イーロン・マスク氏が率いるAI企業xAIが開発した生成AI「Grok」の利用者数が急速に減少しており、稼働していないデータセンター施設をAnthropic(クロード開発企業)にリースする方針であることが報じられている。この決定は、ChatGPTやClaudeなど競合AIの台頭の中でGrokが市場での存在感を失いかけていることを示す象徴的な出来事とみられている。
Grokは2023年11月にxAIが発表したAIアシスタントであり、Xプラットフォーム上での統合を通じて拡大を目指していた。しかし複数の業界関係者の証言によると、ここ数ヶ月でユーザー獲得の伸びが鈍化し、アクティブユーザー数も前年同期比で減少に転じていると報じられている。データセンターの過剰供給が生じた背景には、Grokの急速な普及を見込んだインフラ投資が想定の利用者数に達しなかったことがあると考えられている。
Anthropicへのリース契約により、xAIは月単位での安定した収益源を確保することになる。業界関係者によると、このリース料は月間で数百万ドル規模になるとみられており、xAIの赤字幅縮小に寄与する見込みだ。一方、Anthropicにとってはクラウドインフラストラクチャの拡張コストを削減しながら、Claude利用の成長に対応できるメリットがあるとされている。
この出来事がマスク氏のポートフォリオ全体に与える影響は複雑である。Teslaは安定した収益源を有し、SpaceXはロケット打ち上げ事業で好調を続けている一方で、xAIは現在、AIの商用化競争で後発組としての立場を強いられている。日本市場でもGrokの認知度はChatGPTやClaudeと比べて著しく低く、日本のAIユーザーにとってこの事業の盛衰は限定的な影響に留まるとみられている。
業界全体に対しては、AIインフラコストの高騰と競争激化の中で、有望と思われたスタートアップであっても急速に市場シェアを失う可能性があることを示している。OpenAIやGoogleなど資本力の豊富な企業がAI開発を牽引する状況がより明確になったと言えよう。過去のテクノロジー産業の事例を振り返ると、検索エンジン競争でaltavistaやLycosが衰退した時期や、ソーシャルメディア初期段階でMyspaceがFacebookに圧倒された事例と類似した構図が見られる。

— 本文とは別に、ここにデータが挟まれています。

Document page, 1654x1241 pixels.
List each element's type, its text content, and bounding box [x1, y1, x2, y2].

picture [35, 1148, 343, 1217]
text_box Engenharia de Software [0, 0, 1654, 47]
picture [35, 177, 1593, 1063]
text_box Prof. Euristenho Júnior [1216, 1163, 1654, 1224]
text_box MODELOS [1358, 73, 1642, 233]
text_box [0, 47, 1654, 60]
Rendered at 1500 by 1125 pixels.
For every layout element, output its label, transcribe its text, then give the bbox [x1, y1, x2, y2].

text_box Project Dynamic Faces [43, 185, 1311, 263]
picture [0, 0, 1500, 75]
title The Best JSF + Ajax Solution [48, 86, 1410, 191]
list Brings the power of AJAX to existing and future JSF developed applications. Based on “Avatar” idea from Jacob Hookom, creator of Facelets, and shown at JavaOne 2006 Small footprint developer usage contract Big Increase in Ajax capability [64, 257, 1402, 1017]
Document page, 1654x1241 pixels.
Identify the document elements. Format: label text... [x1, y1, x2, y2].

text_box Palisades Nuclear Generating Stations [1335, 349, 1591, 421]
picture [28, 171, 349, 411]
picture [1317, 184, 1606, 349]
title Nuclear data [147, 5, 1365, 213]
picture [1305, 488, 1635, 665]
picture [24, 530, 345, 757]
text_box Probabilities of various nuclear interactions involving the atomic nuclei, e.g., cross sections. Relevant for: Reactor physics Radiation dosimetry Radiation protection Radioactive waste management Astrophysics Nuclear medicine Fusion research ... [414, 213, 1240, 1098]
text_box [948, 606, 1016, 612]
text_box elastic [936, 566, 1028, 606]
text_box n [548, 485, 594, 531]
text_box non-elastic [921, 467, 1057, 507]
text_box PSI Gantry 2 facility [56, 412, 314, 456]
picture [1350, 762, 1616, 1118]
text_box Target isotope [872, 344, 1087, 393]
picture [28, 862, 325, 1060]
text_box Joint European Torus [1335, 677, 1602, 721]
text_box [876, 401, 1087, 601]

マスク氏の第一原理思考で分析するならば、この決断は「失敗から学ぶ」という実利主義的なアプローチを反映していると考えられる。人類の多惑星化やニューラリンク、AIの安全性といった長期ビジョンを掲げるマスク氏にとって、すべての事業が成功する必要はなく、むしろ市場の反応に基づいて素早く戦略を変更することが重要であると捉えている可能性がある。xAIの当面の役割を「Xプラットフォーム向けの補助的AI機能の提供」に再定義し、ハイコスト体質の改善と利益化を優先する戦略転換が起きている、とも考えられる。この文脈で、Anthropicへのリースは単なる赤字縮小策ではなく、xAIの経営を軽量化して長期的な価値創造に集中するための調整局面と位置づけることもできる。
xAIの今後の方向性がどう変化するか、また他のAI企業とのパートナーシップがさらに進むかについて、業界関係者からの動向報告が続くと見込まれている。